Industry insiders have said a 5% cut in taxes would give some vital breathing room and would also aid the Chancellor in his mission to rally the economy.
According to an analysis of alcohol taxation, conducted by the Centre for Economic and Business Research (Cebr), a 5% tax cut would generate an additional £748 million in duty and VAT over a three-year period for the Treasury.
Cider with Rishi
Scottish Tory leader Douglas Ross next week’s Budget was “an opportunity to redress the many historic injustices in the alcohol duty system”.
The Moray MP said: “Just under £3 in every £4 spent on the average bottle of whisky is taken in tax, that is one of the highest tax rates on alcohol in the world and it’s higher than the tax paid by wine, beer and cider.”

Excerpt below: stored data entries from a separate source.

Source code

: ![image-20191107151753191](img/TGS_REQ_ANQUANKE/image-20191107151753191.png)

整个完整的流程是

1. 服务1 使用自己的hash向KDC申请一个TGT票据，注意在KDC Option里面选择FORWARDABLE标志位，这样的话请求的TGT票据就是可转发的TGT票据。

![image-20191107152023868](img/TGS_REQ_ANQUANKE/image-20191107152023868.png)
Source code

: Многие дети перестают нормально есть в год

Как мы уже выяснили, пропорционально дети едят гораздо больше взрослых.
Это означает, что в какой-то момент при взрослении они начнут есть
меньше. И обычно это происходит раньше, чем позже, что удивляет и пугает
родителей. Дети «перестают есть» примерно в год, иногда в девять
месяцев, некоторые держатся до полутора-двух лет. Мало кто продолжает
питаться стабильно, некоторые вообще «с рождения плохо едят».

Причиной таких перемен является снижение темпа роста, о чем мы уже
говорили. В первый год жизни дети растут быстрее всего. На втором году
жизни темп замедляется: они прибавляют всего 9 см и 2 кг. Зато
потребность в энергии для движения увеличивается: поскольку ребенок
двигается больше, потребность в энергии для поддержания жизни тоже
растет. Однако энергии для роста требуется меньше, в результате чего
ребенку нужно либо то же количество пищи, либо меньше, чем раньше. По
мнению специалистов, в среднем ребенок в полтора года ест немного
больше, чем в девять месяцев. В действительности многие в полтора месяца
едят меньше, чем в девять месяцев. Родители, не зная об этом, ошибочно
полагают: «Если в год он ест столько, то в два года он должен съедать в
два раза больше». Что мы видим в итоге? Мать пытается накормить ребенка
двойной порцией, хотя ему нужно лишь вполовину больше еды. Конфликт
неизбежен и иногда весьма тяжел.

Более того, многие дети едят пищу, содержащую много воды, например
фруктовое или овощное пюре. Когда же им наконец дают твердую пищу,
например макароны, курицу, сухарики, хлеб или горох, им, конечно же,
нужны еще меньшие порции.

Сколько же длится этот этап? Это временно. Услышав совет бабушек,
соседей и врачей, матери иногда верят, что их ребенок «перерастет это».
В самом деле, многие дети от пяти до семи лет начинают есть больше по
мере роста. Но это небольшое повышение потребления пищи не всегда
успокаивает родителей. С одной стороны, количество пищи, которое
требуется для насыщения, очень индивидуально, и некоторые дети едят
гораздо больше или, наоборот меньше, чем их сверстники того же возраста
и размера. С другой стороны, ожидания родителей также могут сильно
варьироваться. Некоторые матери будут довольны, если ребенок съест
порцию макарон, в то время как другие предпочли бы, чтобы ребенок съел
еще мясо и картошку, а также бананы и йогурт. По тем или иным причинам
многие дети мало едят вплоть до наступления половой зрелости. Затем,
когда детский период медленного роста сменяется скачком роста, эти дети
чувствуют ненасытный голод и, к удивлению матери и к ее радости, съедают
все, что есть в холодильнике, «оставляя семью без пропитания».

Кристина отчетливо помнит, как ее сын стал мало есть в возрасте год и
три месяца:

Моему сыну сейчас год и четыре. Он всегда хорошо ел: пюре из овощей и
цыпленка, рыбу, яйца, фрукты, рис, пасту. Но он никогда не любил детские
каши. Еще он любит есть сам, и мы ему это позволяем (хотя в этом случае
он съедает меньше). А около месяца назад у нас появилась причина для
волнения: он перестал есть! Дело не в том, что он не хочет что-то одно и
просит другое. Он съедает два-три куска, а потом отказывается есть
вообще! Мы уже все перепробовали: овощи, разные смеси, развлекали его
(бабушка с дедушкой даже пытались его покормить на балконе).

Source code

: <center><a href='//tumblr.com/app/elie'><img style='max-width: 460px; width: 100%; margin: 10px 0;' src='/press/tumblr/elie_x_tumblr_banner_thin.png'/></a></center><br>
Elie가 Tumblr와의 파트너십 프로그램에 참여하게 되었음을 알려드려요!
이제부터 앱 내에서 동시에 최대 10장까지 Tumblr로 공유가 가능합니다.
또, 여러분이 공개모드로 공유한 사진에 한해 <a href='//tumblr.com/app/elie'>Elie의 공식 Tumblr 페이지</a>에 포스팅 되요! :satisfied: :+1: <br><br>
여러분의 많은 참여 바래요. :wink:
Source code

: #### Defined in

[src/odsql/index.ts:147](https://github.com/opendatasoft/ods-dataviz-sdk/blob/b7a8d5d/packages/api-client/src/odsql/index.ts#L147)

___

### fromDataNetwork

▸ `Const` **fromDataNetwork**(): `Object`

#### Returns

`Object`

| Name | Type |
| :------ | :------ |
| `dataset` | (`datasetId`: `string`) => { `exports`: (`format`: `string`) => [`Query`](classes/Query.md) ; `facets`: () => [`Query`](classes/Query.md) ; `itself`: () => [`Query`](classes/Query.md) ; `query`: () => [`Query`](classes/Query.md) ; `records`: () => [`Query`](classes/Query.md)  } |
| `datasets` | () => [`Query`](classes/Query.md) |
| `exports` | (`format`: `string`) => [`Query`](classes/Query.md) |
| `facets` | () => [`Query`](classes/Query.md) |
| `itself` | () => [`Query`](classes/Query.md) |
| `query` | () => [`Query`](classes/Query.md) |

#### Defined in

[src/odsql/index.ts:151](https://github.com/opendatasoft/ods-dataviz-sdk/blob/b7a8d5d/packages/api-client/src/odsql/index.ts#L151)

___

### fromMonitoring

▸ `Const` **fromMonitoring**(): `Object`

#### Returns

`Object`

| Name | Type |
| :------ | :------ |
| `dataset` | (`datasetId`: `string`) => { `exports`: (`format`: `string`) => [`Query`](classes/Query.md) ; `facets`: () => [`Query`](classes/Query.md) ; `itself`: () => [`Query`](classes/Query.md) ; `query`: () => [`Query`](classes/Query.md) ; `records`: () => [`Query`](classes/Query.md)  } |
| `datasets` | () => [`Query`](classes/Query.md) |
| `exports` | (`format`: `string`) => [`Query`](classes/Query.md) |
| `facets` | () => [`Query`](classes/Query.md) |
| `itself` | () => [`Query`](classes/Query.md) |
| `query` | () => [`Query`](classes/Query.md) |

He added: “I urge the UK Government to do all it can to deliver clear support for the sector, both in the short through next week’s Budget and in the longer term to build a solid foundation through a duty review.”
Mr Ross, speaking in a House of Commons debate, ended with a message to the Treasury: “It’s time that we backed Scotch whisky.”
Sixth time lucky?
If the Chancellor were to reduce sprits duty, it would only be the fifth time the Treasury has cut alcohol taxes in the past 100 years.
Treasury minister John Glenn, responding to the debate, said it would be “inappropriate” to comment in detail, given the Budget is just days away, but added: “I would like to assure him that the chancellor is taking a very close interest in this issue and the detailed analysis and work that’s been undertaken.
“We are keen to make the most swift progress possible.”